Japan’s finance minister has called on cryptocurrency exchanges to strengthen their cybersecurity posture and standards following the $530 million hack of XEM tokens from Tokyo-based exchange Coincheck.
Speaking to reporters after a cabinet meeting on Tuesday, Japanese finance minister Taro Aso demanded the strengthening of management systems at domestic cryptocurrency exchanges while urging regulators to “appropriately monitor” the ecosystem to protect consumers.

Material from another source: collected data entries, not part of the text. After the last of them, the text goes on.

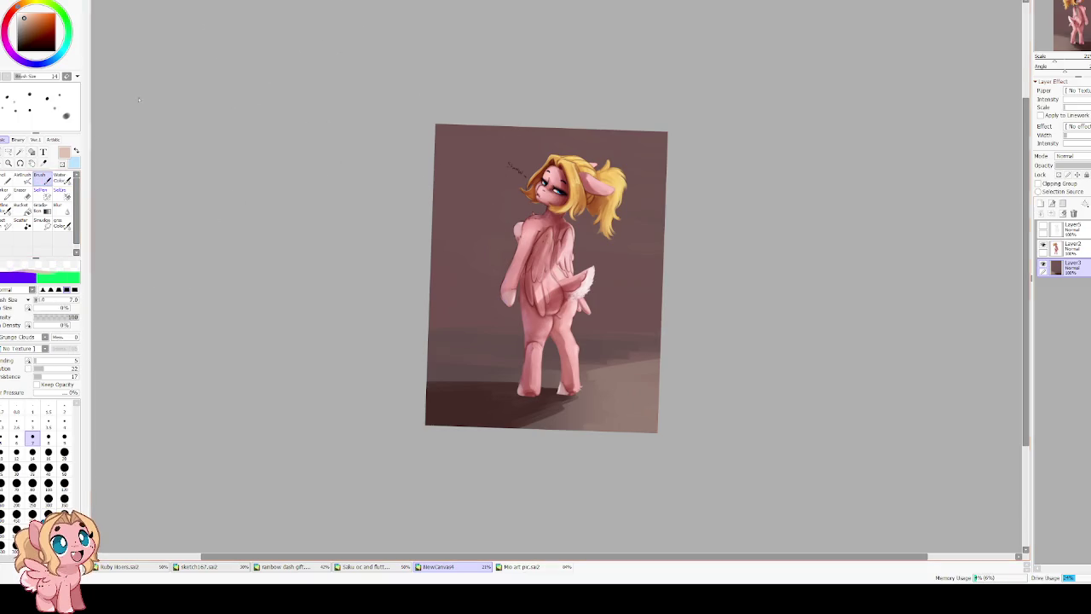
key("bracketright")
key("bracketright")
key("bracketright")
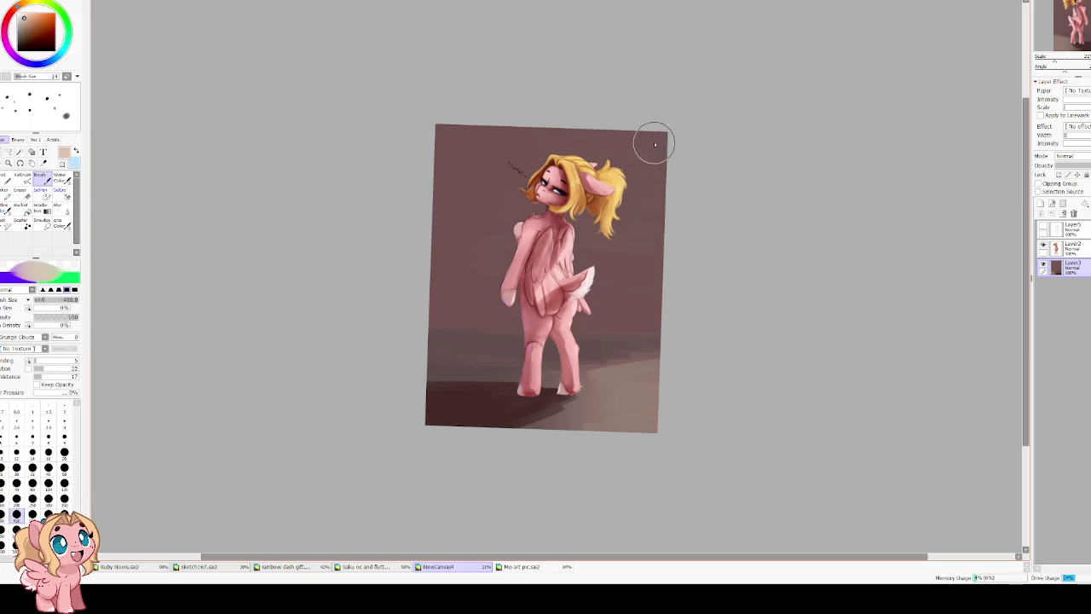
left_click_drag(653, 128, 653, 298)
left_click_drag(657, 196, 658, 401)
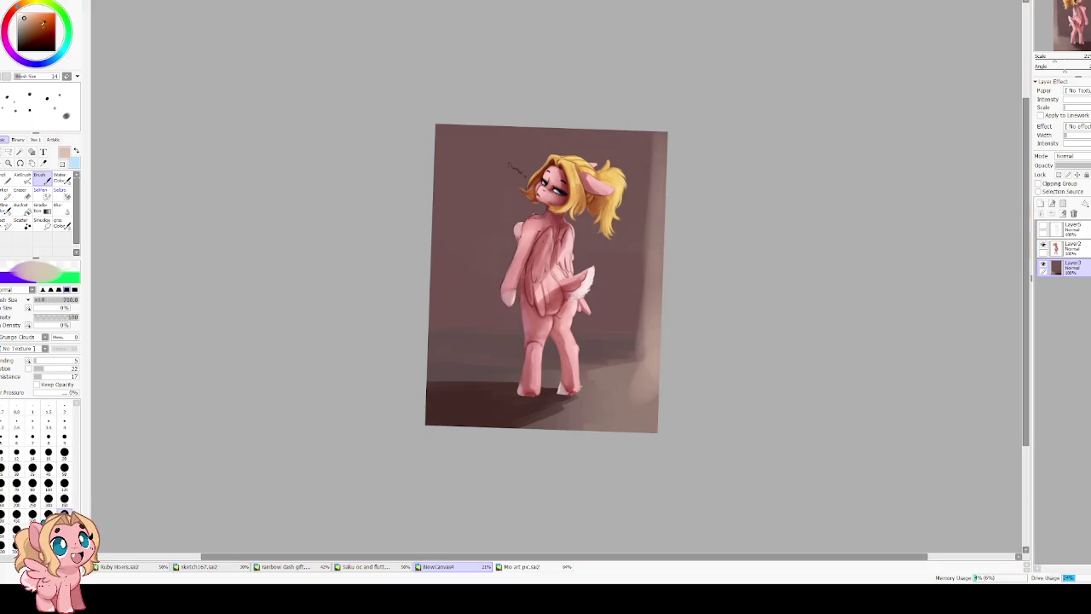
left_click_drag(649, 220, 652, 401)
mouse_move(660, 134)
left_mouse_down()
mouse_move(657, 356)
mouse_move(667, 370)
mouse_move(631, 450)
left_mouse_up()
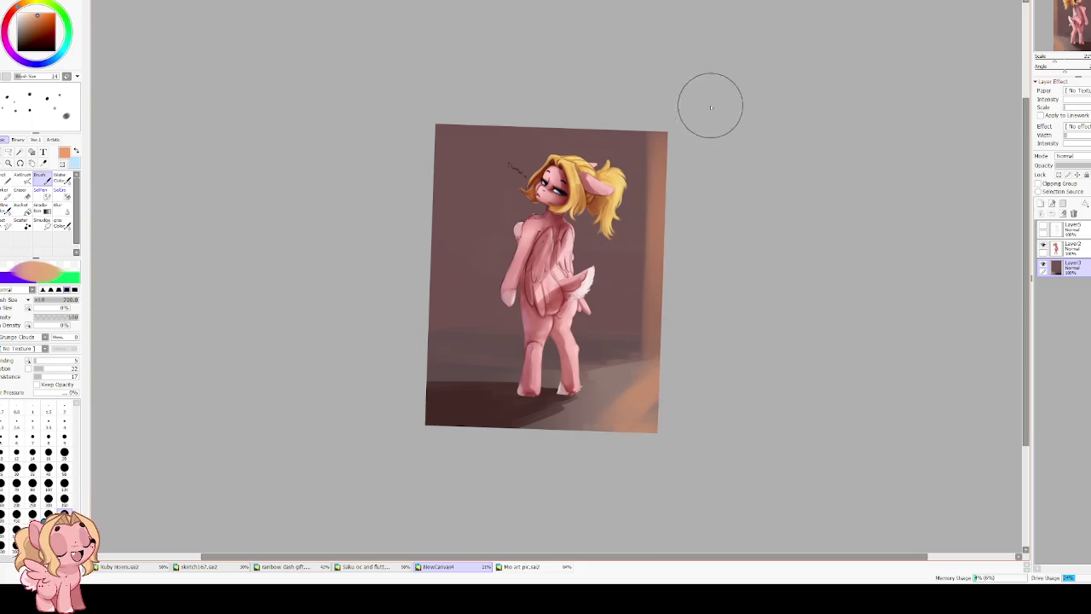
Cover the left-edge orange strip in muted brown and pick a dark reddish-brown.
key("h")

“It was a matter of great regret that illicit access caused a massive cryptocurrency outflow from Coincheck on Friday,” Aso told reporters, as reported by Reuters.
He went on to add:
“The Financial Services Agency [Japan’s financial regulator] must appropriately monitor cryptocurrency traders to protect users. We will appropriately weigh the balance between promotion of innovation and protection of users in (supervising) cryptocurrency exchanges.
Aso, who also serves as Japan’s financial services minister, has previously been critical of excessive regulation on cryptocurrencies.

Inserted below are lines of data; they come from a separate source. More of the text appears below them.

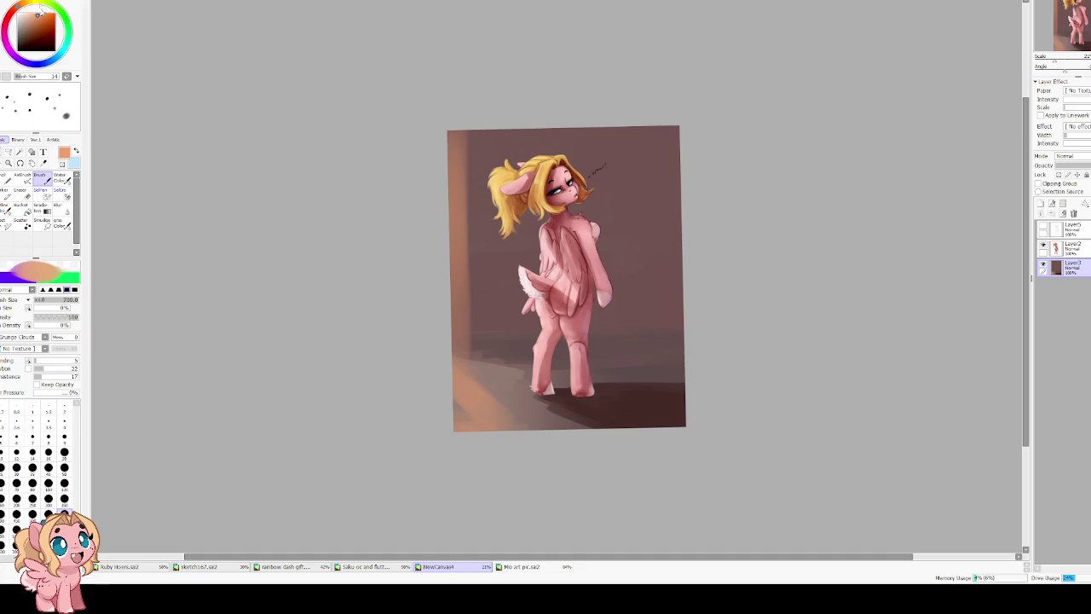
left_click(31, 21)
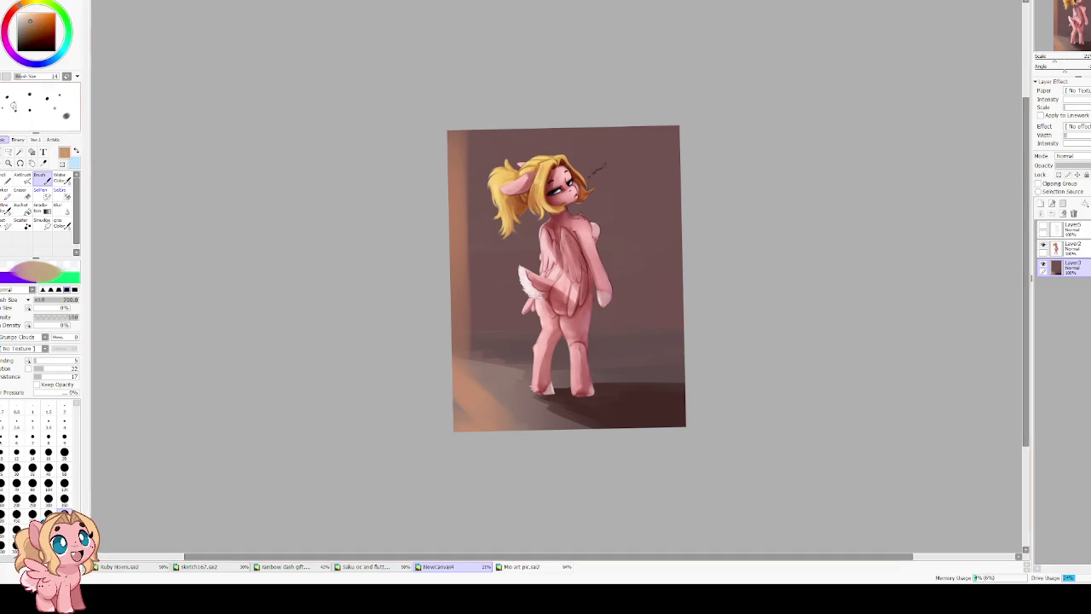
left_click_drag(462, 425, 451, 138)
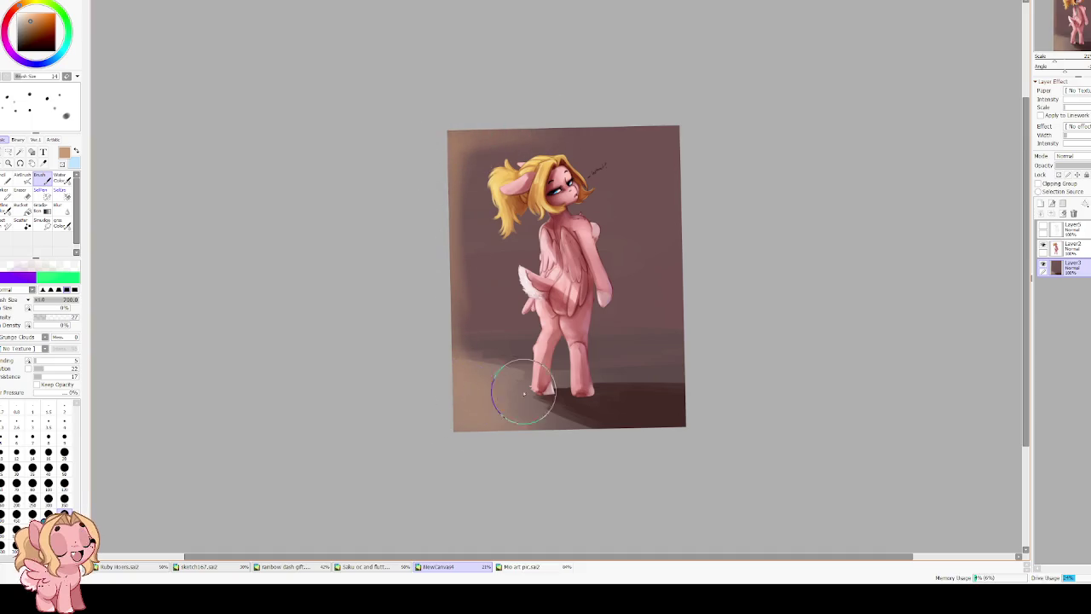
left_click(668, 355, "alt")
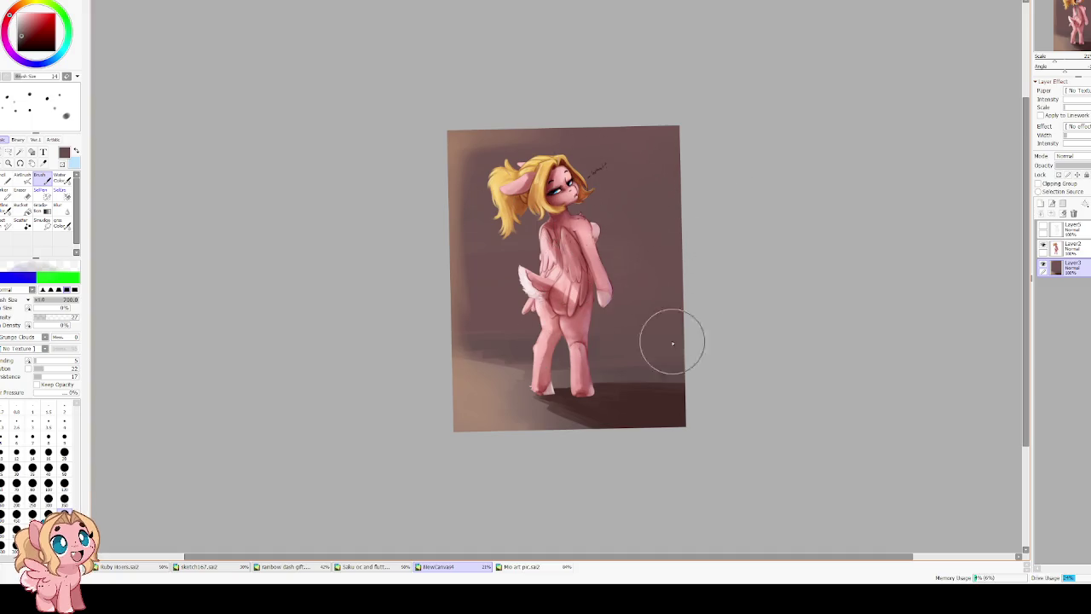
Briefly blur with an enlarged brush, then straighten the tilted canvas view upright.
key("Delete")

The finance minister’s remarks follow the FSA’s own statement on Monday where the regulator revealed it would investigate all cryptocurrency exchanges including the possibility of on-site inspections. The FSA has also ordered Coincheck to improve its cybersecurity standards.
As reported previously, Coincheck executives admitted to storing funds in its hot wallet, which was ultimately compromised. Hot wallets are susceptible to unauthorized access, unlike cold wallets that are secure and kept offline. “It was hard for us to manage cold wallets,” Coincheck president Koichiro Wada said in a press conference in the aftermath of the hack, pointing to “technical reasons and understaffing.”
Coincheck also stored the 500 million NEM tokens in a hot wallet without multi-sig security, further underlining its failings as a custodian of customers’ cryptocurrencies.
On Monday, Japan’s primary financial diplomat Masatsugu Asakawa revealed cryptocurrency regulation ‘was likely’ to be discussed among G20 nations’ finance ministers and central bankers in Argentina during this year’s meeting in March.